本年10月に山口市で開催される第43回技能五輪全国大会(通称・技能オリンピック)は、これまで42回の実績を重ね、競技職種も機械加工、コンピュター、土木技術、菓子製作など多岐にわたり、ものつくり日本の未来を担う若者の登竜門となっています。
今回から本大会に、東京大学大学院の浜野保樹先生のご尽力もあり、新たに「アニメーター職種」が加わることになりました。課題および審査検討委員会のメンバーとして大塚康生、沖浦啓之、神村幸子、富沢信雄、百瀬義行、が選任され、昨年9月から討議を重ねた結果、アニメーターとして期待される能力を端的に表わすことの出来る課題を本大会のために用意することとなりました。
通常アニメスタジオなどで新人を採用する場合、「絵」が上手に描けるかどうかで採用、不採用を決定するのが常識となっています。

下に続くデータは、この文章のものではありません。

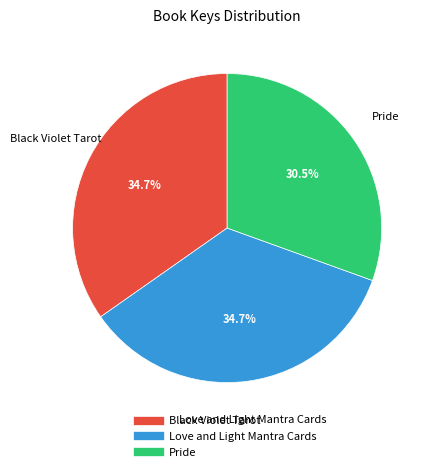

Does Black Violet Tarot account for over 50% of the chart?

No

しかし絵が上手なだけでは動かして演技させるための資質としては不充分なのです。アニメーターに求められる「技」と「能力」はまず簡単な線を使って、【舞台(レイアウト)】と指定されるキャラクターの【演技(原画)】を描いてみせることからはじまります。アニメーターの仕事は数段階(レイアウト・原画・動画・クリーンアップなど)に分かれていますが、ここではまずもっとも望まれる演技想像力を競います。一見簡単なようですが前もって練習してくることが必要となるでしょう。

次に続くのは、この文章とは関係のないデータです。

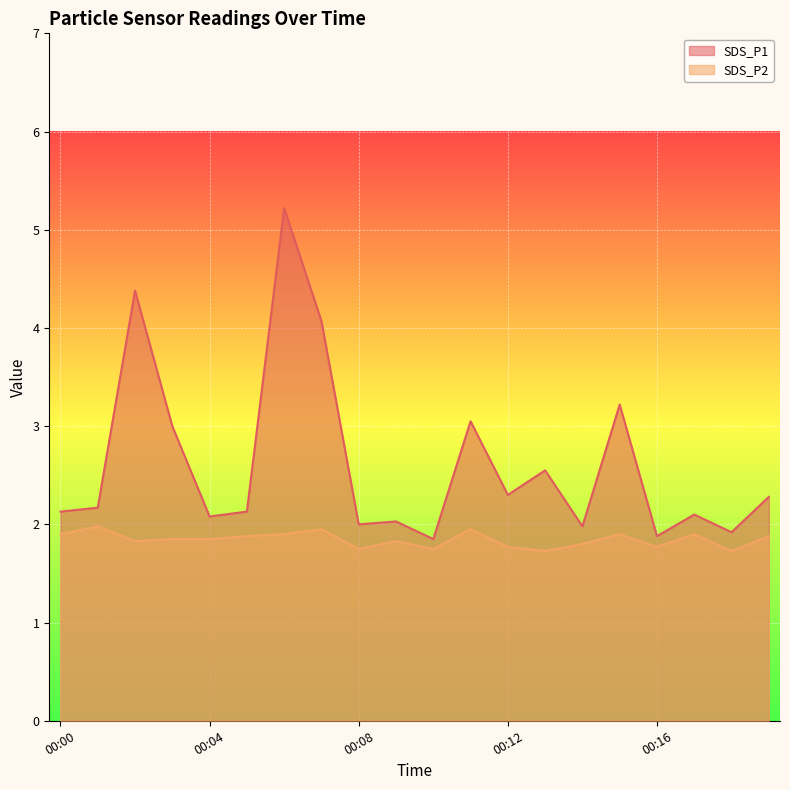

How many lines are shown in the chart?

2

そこで審査検討委員会では例題を事前に公開して参加される皆様にその課題意図を理解していただき、自分なりに練習して大会に臨めるようにいたしました。一般にアニメーターを志望する人は、ともかくもキレイな絵を描こうと努力すると思いますが、ここではきれいなキャラクターを描こうとしないで、デッサンをするつもりで、その人物のプローポーションを保持したまま、指示される演技を想像し画面に展開することにつとめて下さい。
審査委員一同、参加される皆さんの力作に期待しています。頑張って下さい。